Cayman 27’s Kevin Morales heard from one Fire Service employee — who asked to remain anonymous over concerns for his job says — who says Cayman falls short when it comes to ensuring the men charged with saving lives are fit enough to do so.
“The service has no standards in place,” according to a message sent by the employee. “Trust me, it isn’t comprehensive and no records or fitness analysis is carried out on front line staff. There is no requirement in terms of fitness in the department.”
Through an FOI, Cayman 27 requested health and fitness guidelines for Cayman’s Fire Services employees. We were sent three documents (attached below) — the Cayman Islands Airports Authority Safety Management System Manual, the Gerrard Smith International Airport Rescue and Fire Fighting Service Operational Manual and the Owen Roberts International Airport Rescue and Fire Fighting Service Operational Manual.
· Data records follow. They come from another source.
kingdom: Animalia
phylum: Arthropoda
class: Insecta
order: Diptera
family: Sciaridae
The documents Cayman 27 received make no mention of them of Fire Service employees who don’t work at the airports and our source says there are no health and safety guidelines at all for those officers.
“Yes, that document is just for the aerodrome side,” he writes.
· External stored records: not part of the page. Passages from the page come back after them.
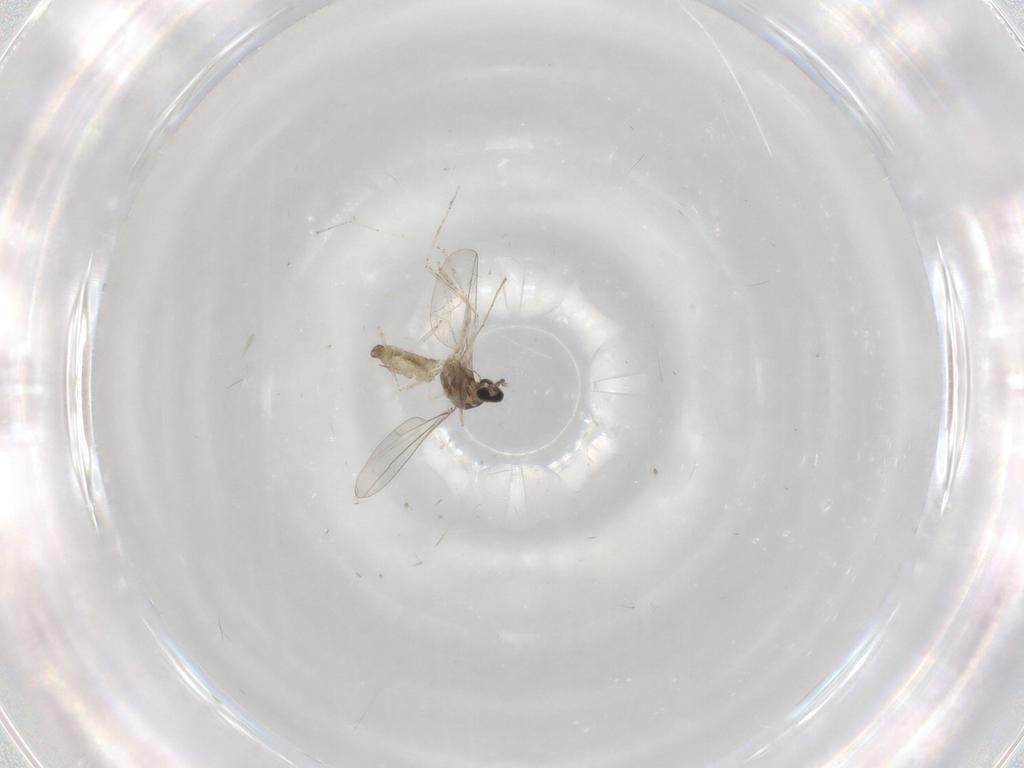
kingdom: Animalia
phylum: Arthropoda
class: Insecta
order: Diptera
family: Cecidomyiidae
Only looking at those stationed at the Grand Cayman and Cayman Brac airports there is one section outlining fire fighters’ fitness.
It reads they must be “medically fit and capable of their duties by an HSA approved health examiner. Personnel must pass an assessment every five years up to the year 40, every two years from 41 to 50 years of age and every year for officers older than 50.”
“That is only a document,” our source writes. “Nothing is enforced. Trust me, we don’t have annual checks. Guys can get as big as they want.”
According to the exam form provided to us, a body-mass index of greater than 30, impaired vision, impaired hearing or a significant disability or illness or lung issues are cause to consider an officer unfit.
But the officer we spoke to says that’s not reality.
“We don’t do comprehensive medical checks — cancer, diabetes, obesity — it doesn’t matter.
“More than half of our services fails it due to being overweight.”
US professional standards call for a baseline exam performed by a physician who fully understands the demands of the job, followed by an annual medical evaluations that provide for specific measurement parameters for all firefighters.
“It is very important for all involved,” our source writes. “A lot of guys are becoming non-operational.”
He hopes by addressing the issue, those with the power to change policy will do so.
Fire Services Chief David Hails says he needs to meet with the FOI officer before commenting on the matter. The Home Affairs Ministry did not respond to an email seeking comment.
Cayman 27 also asked for the number of employees who have failed fitness tests over the last five years. We’re waiting to hear back from the service’s FOI office.